It always feels that chick-lit is quite a new genre but turns out that it is only ‘chick-lit’ – the term that is comparatively new. The kind of novels categorized under the banner have been around for a few centuries. We end up with a lot of judgments when one talks about chick-flicks and chick-lit. I’m somehow fascinated by lack of content in them though they are all healthily sized books. Why am I blabbering on about it, cause I’ve just finished reading a chick-lit kinda novel from the chick-flick maestro Nora Ephron.

The novel is said to be based on her real experiences with her second husband, cheating, divorce and central character’s obsession with food. It is aptly and simply titled Heartburn. also told me that there is a movie based on the novel that starred Meryl Streep and Jack Nicholson. Streep and Ephron’s last outing together – Julie and Julia – was no lesser treat. But before I slip into talking about films again, Heartburn is hilarious, witty but somehow too dark at the same time. While reading it you feel this constant anger of wishing to punch someone square in the face and laugh at the same time. It doesn’t lack content or soul like ‘traditional’ chick-lit but it sort of creates these confusing emotions in the readers.

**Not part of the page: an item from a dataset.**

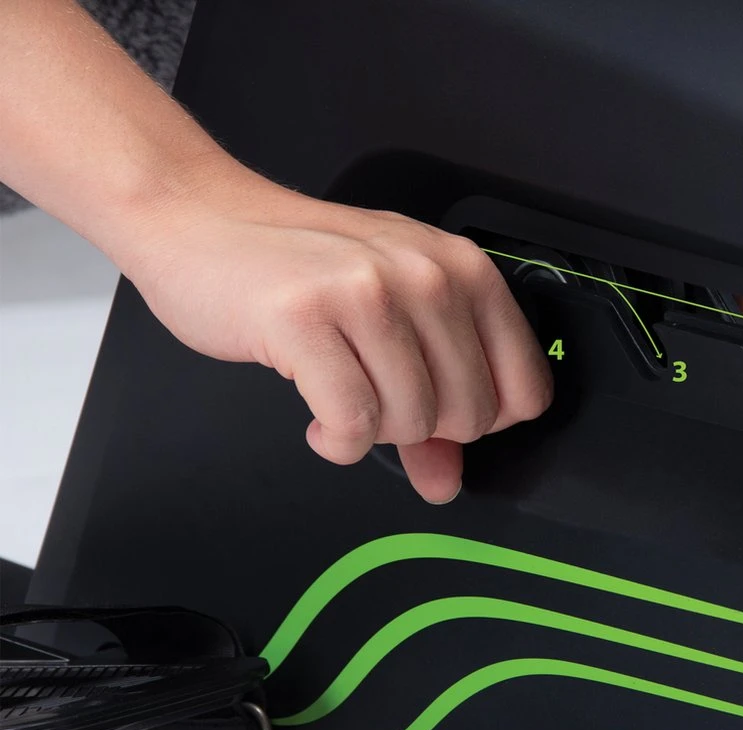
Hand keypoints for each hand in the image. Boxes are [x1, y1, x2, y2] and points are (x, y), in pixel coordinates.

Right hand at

The reviews of the novel say that Ephron wrote it as a revenge for the second husband, Carl Bernstein. Yes, he is the same journo involved in the Nixon hoopla. Apparently it all reminds one of another Streep movie, not directed or written by Ephron called, ‘It’s Complicated’.
We found Heartburn, published in 1983, buried in the 1 euro per book store run by a very old man. Perhaps indicating the future of chick-lit if they don’t go beyond shopping, bright colours, dating pattern of old women and recovering from heartburns. It is ironical that women themselves as writers end up glorifying the lack of content. I need some cold milk.